> **Provided records**
= = = = = = =
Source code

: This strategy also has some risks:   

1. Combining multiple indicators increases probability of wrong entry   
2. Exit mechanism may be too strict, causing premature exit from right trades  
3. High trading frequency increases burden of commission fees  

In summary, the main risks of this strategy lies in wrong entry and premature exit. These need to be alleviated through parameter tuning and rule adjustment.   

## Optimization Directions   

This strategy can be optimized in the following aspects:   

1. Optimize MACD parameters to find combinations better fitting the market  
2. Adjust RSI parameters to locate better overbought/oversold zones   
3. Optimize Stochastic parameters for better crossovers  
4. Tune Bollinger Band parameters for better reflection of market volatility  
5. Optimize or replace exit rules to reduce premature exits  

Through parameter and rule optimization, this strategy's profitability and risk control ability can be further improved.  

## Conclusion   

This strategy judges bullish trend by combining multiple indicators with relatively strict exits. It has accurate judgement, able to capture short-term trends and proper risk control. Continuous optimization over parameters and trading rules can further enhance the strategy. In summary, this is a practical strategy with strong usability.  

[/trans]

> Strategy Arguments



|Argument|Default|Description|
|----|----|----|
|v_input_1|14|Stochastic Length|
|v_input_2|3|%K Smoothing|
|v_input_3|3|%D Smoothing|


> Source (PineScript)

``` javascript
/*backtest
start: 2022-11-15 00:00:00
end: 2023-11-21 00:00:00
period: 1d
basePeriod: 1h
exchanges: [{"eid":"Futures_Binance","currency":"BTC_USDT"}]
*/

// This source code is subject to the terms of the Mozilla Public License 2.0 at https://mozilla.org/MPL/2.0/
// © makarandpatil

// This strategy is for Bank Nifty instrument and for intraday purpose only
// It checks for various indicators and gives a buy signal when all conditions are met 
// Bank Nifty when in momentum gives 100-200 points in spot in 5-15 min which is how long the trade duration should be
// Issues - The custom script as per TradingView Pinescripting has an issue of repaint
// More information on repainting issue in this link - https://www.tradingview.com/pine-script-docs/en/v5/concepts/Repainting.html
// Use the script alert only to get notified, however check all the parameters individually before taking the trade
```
= = = = = = =
> **Directions for this task**
What is needed here is how many lines of the entries contain "issue"; give that number alone.

> **Expected answer**
2